The Electric Lilium Jet Directive on the Future of Air Taxi

The old science fiction fantasy of a flying car that both drives on the ground and flies in the air is unlikely to revolutionize daily commutes. Instead, Silicon Valley tech entrepreneurs and aerospace companies dream of electric-powered aircraft that can take off vertically like helicopters but have the flight efficiency of airplanes. The German startup Lilium took a very public step forward in that direction by demonstrating the first electric-powered jet capable of vertical takeoff and landing last week.

The Lilium Jet prototype that made its maiden debut resembles a flattened pod with stubby thrusters in front and a longer wing with engines in the back. The final design concept shows two wings hold a combined 36 Electric turbofan engines that can tilt to provide both vertical lifting thrust and horizontal thrust for forwarding flight. Such electric engines powered by lithium-ion batteries could enable a quieter breed of aircraft that someday cut travel times for ride-hailing commuters from hours to minutes in cities such as San Francisco or New York. On its website, Lilium promises an air taxi that could eventually carry up to five people at speeds of 190 miles per hour: about the same speed as a Formula One racing car. And it’s promising that passengers could begin booking the Lilium Jet as part of an air taxi service by 2025.

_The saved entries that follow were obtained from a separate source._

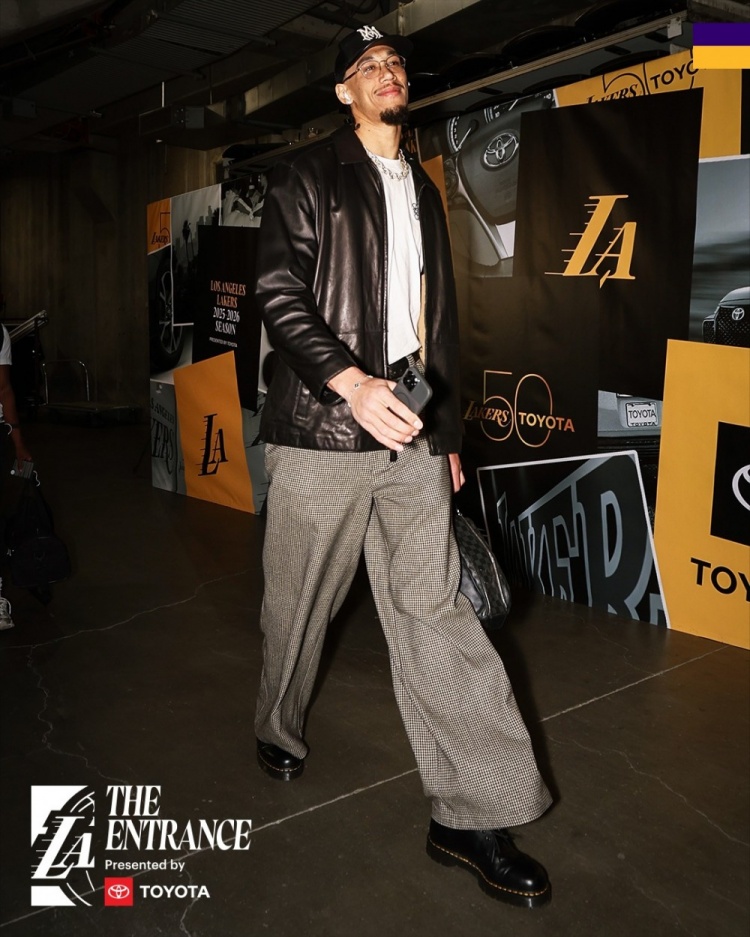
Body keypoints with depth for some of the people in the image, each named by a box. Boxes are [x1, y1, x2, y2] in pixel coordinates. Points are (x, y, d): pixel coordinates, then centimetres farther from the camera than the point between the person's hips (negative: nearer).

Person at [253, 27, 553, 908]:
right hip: (322, 431, -3)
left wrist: (448, 432, 18)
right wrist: (350, 380, -23)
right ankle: (277, 729, 37)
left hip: (409, 435, 4)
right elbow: (280, 291, -7)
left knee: (433, 606, -2)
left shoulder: (423, 191, 22)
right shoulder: (305, 176, 6)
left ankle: (472, 813, 4)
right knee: (299, 601, 9)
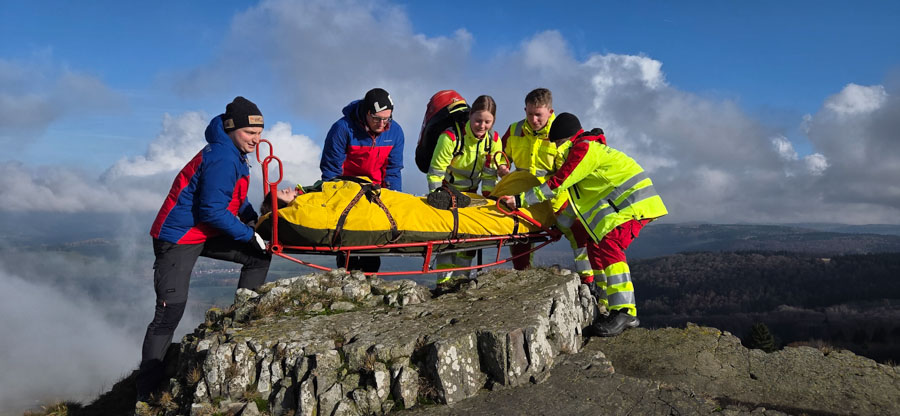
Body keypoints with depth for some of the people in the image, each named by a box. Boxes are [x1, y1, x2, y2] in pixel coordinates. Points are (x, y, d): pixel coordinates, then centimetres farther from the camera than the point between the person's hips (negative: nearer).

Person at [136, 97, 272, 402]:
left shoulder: (233, 155, 9)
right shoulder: (223, 159, -22)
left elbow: (237, 200, 18)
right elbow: (213, 210, -25)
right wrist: (250, 236, -18)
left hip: (205, 234, 10)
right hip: (178, 239, -10)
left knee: (259, 256, 10)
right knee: (170, 310, -13)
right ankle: (146, 393, -6)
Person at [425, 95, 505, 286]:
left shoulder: (494, 140, -11)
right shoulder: (451, 137, -27)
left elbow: (490, 175, -3)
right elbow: (436, 171, -20)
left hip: (470, 191, 5)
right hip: (447, 188, -5)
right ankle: (444, 278, -12)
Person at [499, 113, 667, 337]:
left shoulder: (584, 149, -11)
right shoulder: (586, 150, 22)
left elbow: (557, 185, -16)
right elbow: (576, 197, 25)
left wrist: (520, 199, -14)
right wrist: (563, 224, 23)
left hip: (633, 200, -11)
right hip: (621, 202, 11)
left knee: (609, 246, -24)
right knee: (596, 245, 9)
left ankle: (624, 311, -27)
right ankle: (608, 308, 12)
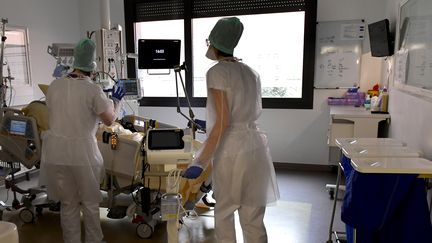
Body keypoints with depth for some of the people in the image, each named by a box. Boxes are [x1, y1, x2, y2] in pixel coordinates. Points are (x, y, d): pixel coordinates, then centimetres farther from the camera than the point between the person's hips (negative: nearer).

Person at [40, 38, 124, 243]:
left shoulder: (54, 86, 2)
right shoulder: (93, 90, -13)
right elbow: (109, 120, -4)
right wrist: (115, 101, 13)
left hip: (56, 152, 4)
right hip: (82, 153, -4)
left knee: (68, 203, 18)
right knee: (90, 202, 15)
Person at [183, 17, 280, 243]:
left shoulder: (217, 72, -9)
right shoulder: (250, 72, 13)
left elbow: (222, 122, -17)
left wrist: (200, 162, -17)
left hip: (231, 152, -7)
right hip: (255, 146, 7)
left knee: (224, 214, 12)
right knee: (253, 218, 14)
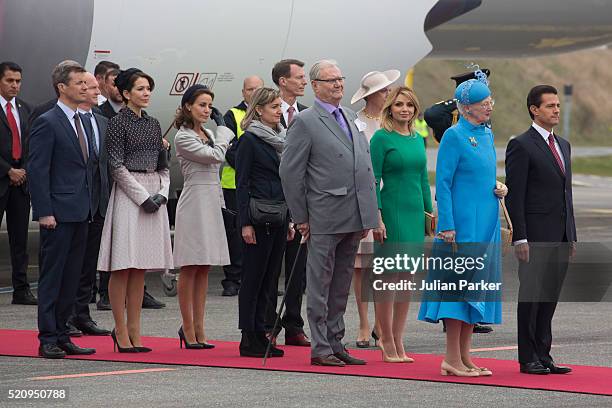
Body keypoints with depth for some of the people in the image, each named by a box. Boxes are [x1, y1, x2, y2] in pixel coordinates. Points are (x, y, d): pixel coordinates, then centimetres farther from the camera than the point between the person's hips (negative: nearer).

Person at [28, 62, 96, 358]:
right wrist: (44, 212, -18)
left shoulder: (81, 122, 15)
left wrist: (88, 206, 14)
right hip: (58, 213, -8)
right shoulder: (47, 123, -10)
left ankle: (61, 336, 15)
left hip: (80, 212, 8)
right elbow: (37, 170, -13)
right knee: (52, 277, -4)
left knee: (71, 278, 10)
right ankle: (48, 340, -1)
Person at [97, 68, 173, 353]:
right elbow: (117, 166, -10)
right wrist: (143, 197, -13)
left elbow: (163, 165, 17)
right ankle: (121, 331, -1)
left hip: (153, 194, 6)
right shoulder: (118, 123, -5)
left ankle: (134, 330, 11)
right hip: (128, 194, -6)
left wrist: (162, 193, 0)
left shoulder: (152, 124, 15)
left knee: (140, 268, 8)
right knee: (123, 267, -5)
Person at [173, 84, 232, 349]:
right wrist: (223, 129, -4)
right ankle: (189, 328, -1)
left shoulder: (207, 135, 16)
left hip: (212, 202, 8)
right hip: (194, 201, -8)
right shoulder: (183, 137, -9)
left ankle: (197, 328, 9)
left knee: (204, 269, 7)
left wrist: (221, 204, 17)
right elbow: (216, 156, -16)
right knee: (190, 269, -4)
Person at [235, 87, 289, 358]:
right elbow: (242, 182, -10)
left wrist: (289, 219, 16)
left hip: (279, 217, 7)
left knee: (269, 277, 9)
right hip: (258, 218, -7)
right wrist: (245, 222, -16)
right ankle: (249, 339, 0)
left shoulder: (280, 139, 15)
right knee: (253, 277, -3)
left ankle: (259, 334, 13)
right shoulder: (249, 140, -7)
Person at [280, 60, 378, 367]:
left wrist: (368, 214, 13)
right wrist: (300, 217, -9)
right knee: (320, 285, -1)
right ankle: (320, 349, 2)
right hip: (325, 219, -7)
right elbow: (290, 172, -8)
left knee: (342, 285, 12)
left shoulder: (351, 118, 16)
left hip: (354, 219, 7)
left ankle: (336, 343, 19)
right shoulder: (305, 122, -6)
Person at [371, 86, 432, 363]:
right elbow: (373, 181, -9)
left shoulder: (417, 139, 14)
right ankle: (387, 342, 2)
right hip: (392, 212, -7)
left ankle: (398, 342, 13)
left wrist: (430, 213, 14)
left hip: (415, 213, 7)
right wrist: (377, 219, -15)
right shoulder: (381, 138, -6)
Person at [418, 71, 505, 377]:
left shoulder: (486, 134, 13)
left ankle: (465, 357, 14)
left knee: (478, 282, 9)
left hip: (485, 223, 8)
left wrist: (498, 189, 3)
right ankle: (452, 360, -5)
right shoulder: (454, 136, -10)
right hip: (463, 223, -8)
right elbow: (443, 183, -12)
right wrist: (447, 226, -17)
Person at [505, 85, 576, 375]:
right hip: (535, 237, -7)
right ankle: (528, 359, 4)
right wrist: (520, 239, -16)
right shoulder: (521, 145, -7)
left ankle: (543, 356, 14)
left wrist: (572, 236, 16)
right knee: (532, 296, -1)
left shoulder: (563, 145, 17)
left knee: (550, 297, 9)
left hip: (560, 238, 7)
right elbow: (514, 196, -11)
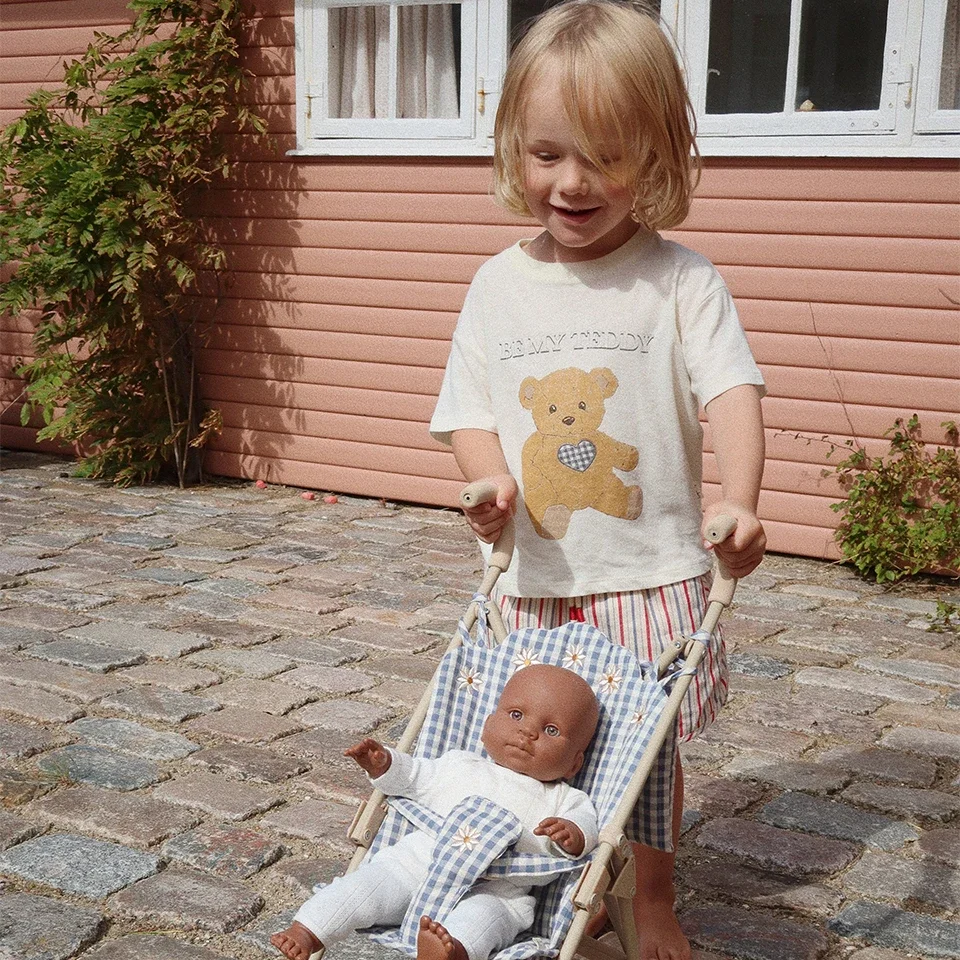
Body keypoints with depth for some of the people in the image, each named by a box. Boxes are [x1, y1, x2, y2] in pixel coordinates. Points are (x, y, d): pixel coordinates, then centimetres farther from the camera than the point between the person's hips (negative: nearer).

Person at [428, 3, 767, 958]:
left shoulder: (679, 279, -6)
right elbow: (469, 407, 5)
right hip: (532, 575, 3)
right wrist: (489, 479, -15)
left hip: (651, 569, -2)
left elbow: (731, 389, -14)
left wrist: (738, 500, -30)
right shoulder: (498, 283, 2)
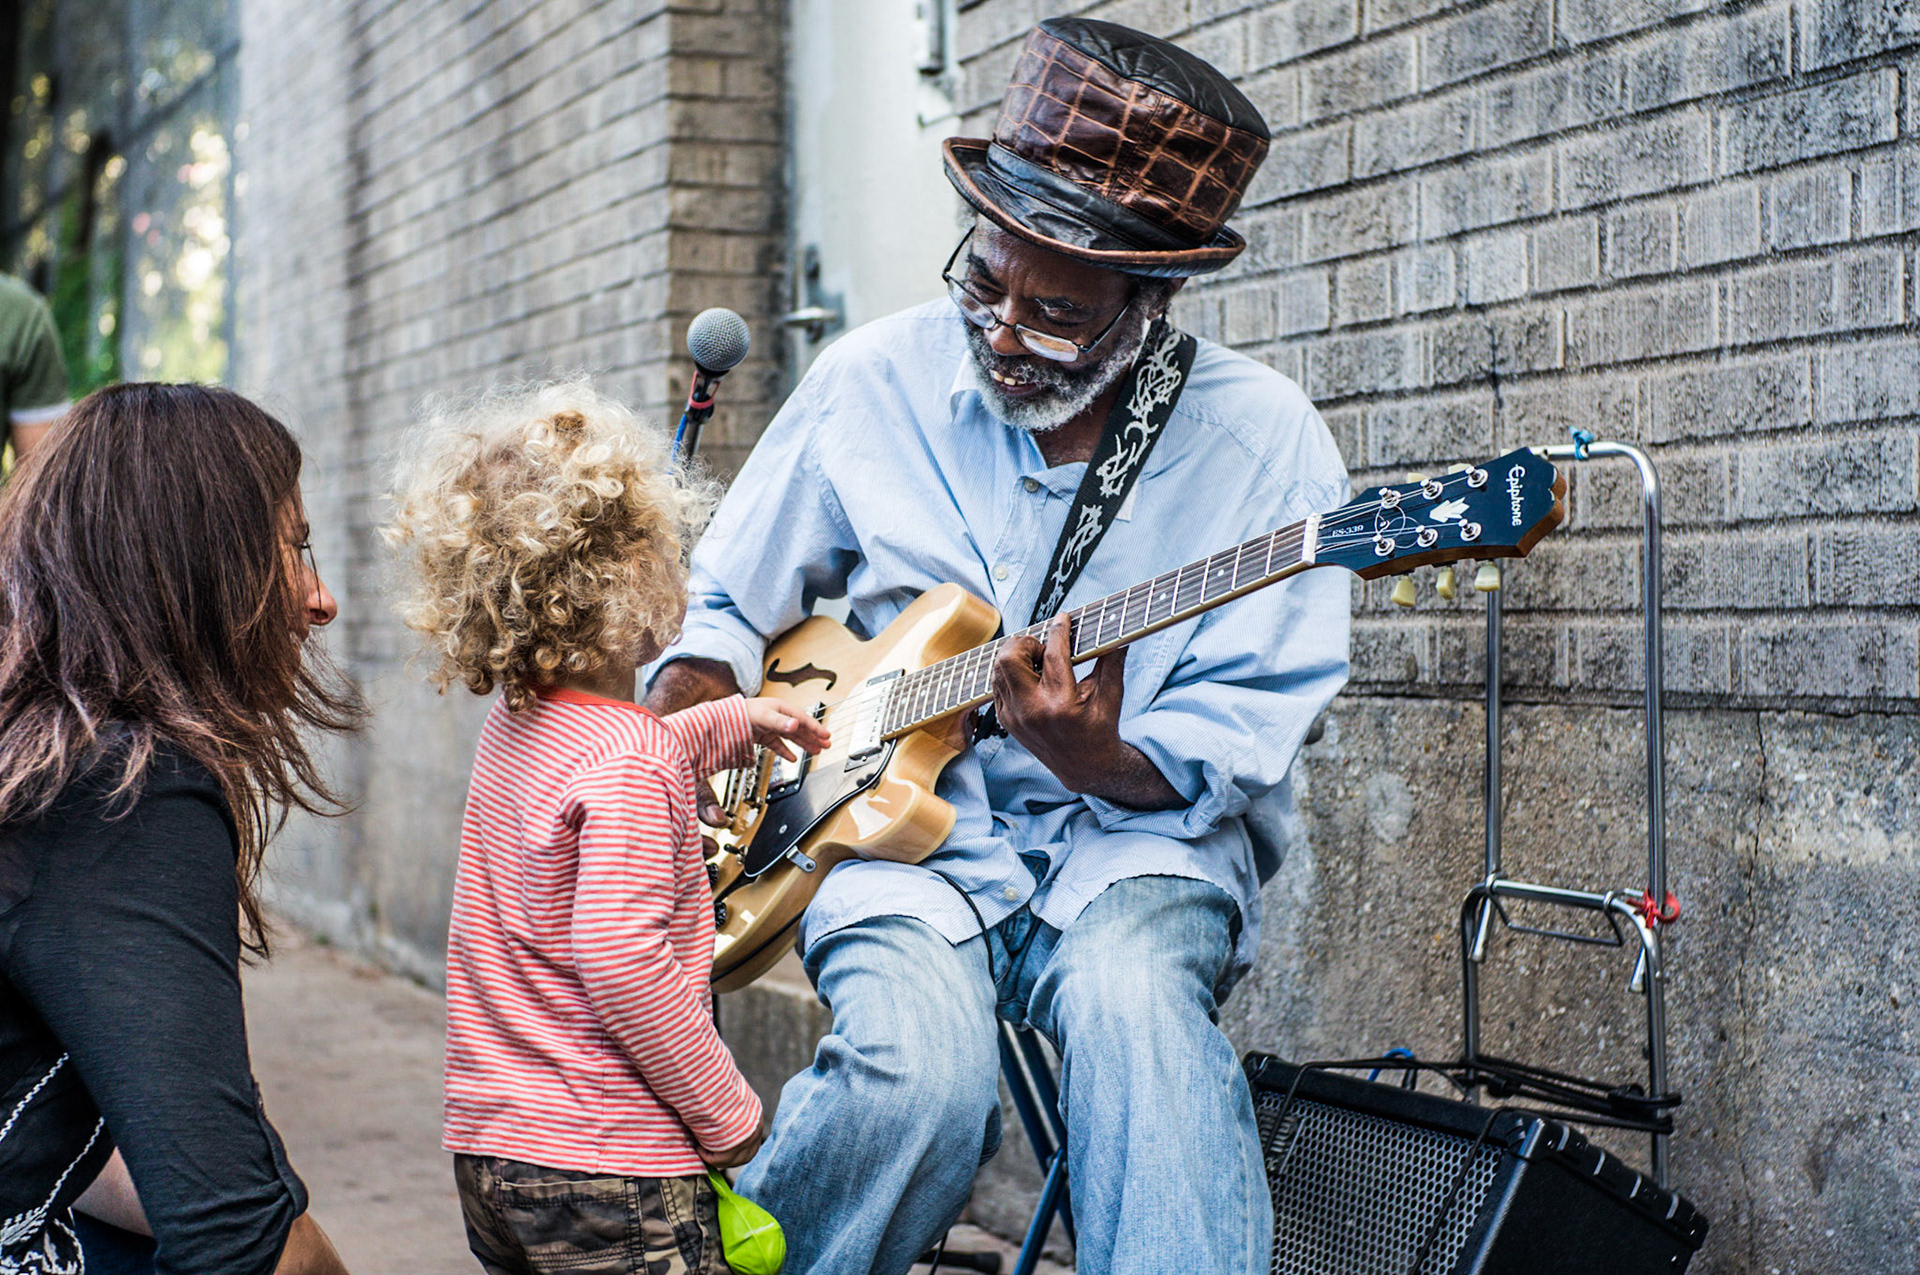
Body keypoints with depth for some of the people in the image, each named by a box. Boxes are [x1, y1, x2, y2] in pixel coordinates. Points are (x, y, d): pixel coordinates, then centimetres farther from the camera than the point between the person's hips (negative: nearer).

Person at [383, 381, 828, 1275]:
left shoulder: (512, 730, 9)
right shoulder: (628, 762, -19)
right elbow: (623, 963, -25)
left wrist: (734, 723, 36)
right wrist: (728, 1115, -16)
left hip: (487, 1145, 9)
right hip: (608, 1169, -9)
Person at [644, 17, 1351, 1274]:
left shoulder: (1266, 442, -7)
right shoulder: (873, 382, 1)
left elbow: (1229, 756, -8)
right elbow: (722, 610, 15)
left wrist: (1099, 764, -28)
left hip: (1140, 835, -1)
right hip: (904, 816, 1)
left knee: (1135, 1000, -37)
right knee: (918, 1074, -29)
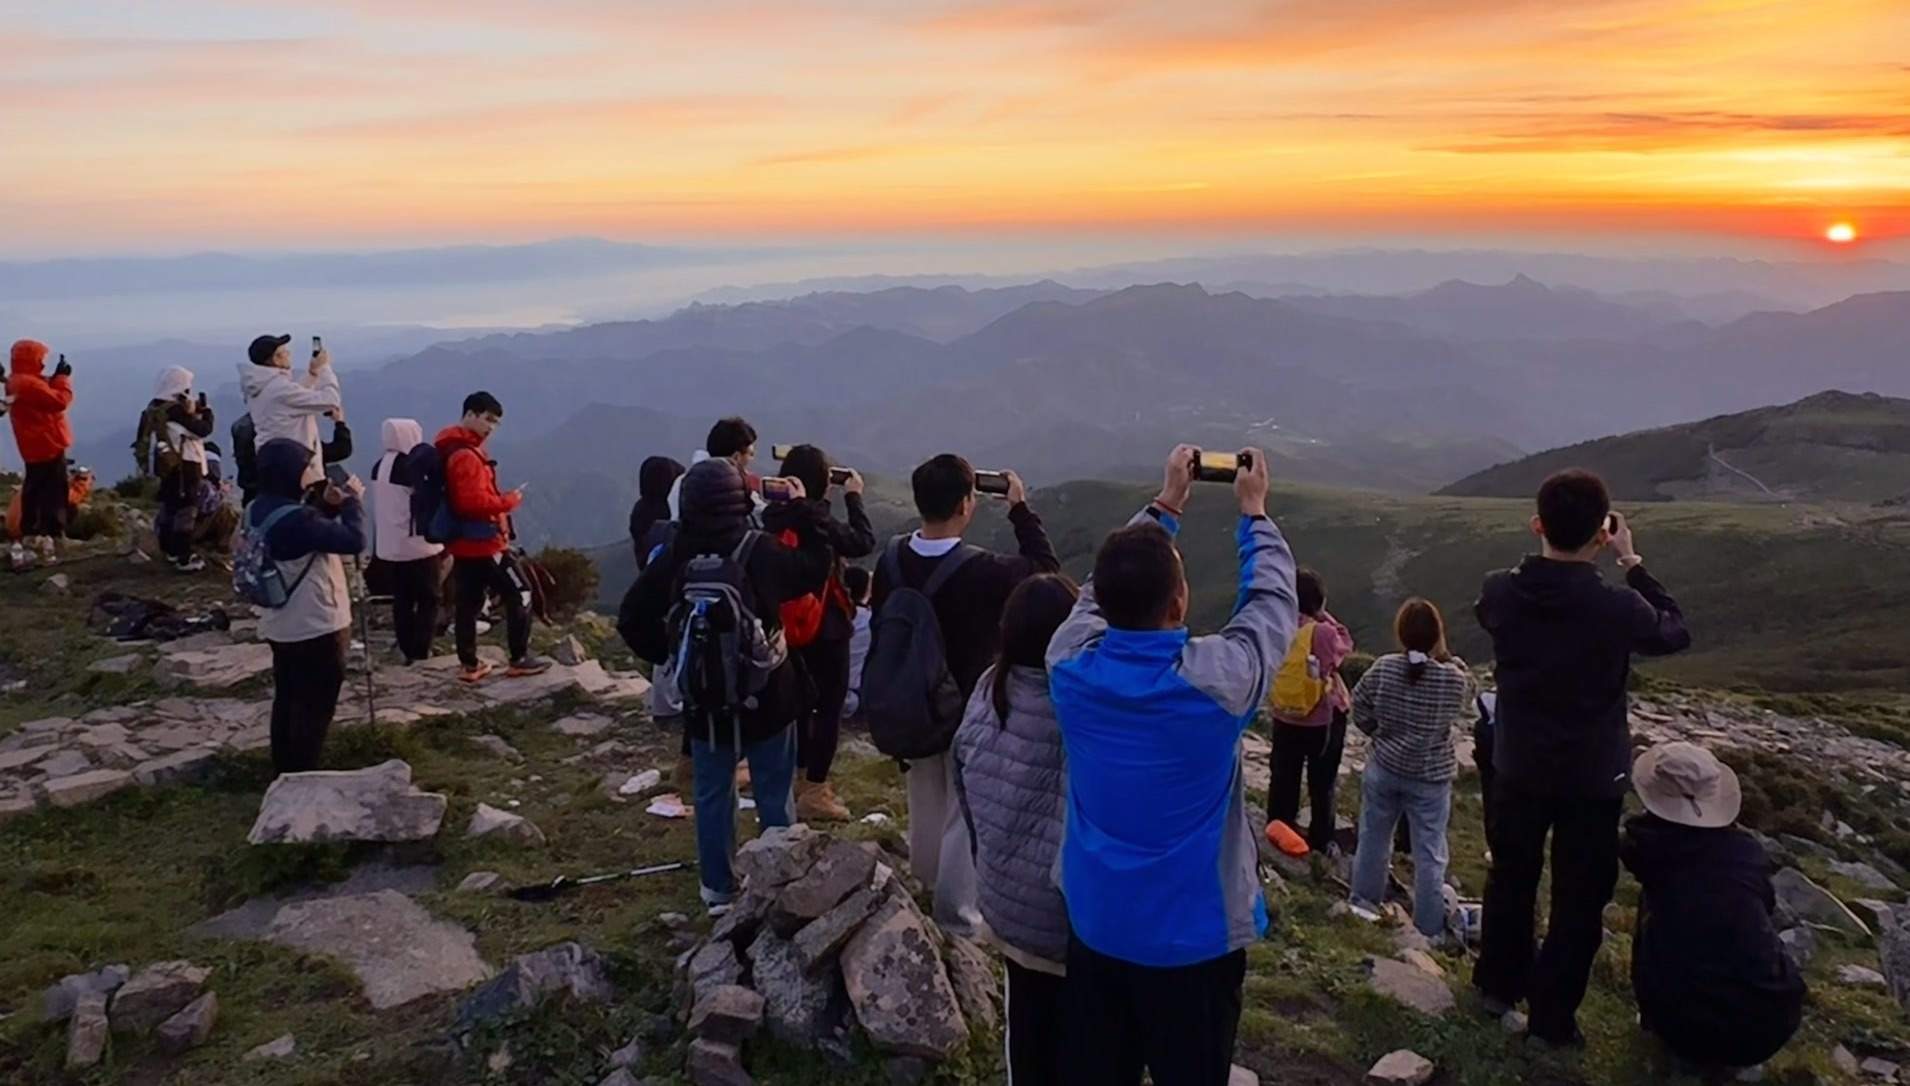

“From a technology point of view, there is not a challenge that cannot be solved,” says Patrick Nathen, a cofounder, and head of calculation and design for Lilium. “The biggest challenge right now is to build the company as fast as possible in order to catch that timeline.”

Nathen and his cofounders met just three and a half years ago. But within that short time, they put together a small team and began proving their dream of an electric jet capable of vertical takeoff and landing (VTOL). Lilium began with seed funding from a tech incubator under the European Space Agency but has since attracted financial backing from private investors and venture capital firms.

Getting Lilium off the ground probably would not have been possible just five years ago, Nathen says. But the team took full advantage of the recent technological changes that have lowered the price on both materials—such as electric circuits and motors—and manufacturing processes such as 3D printing. Lower costs enabled Lilium to quickly and cheaply begin assembling prototypes to prove that their computer simulations could really deliver on the idea of an electric VTOL jet.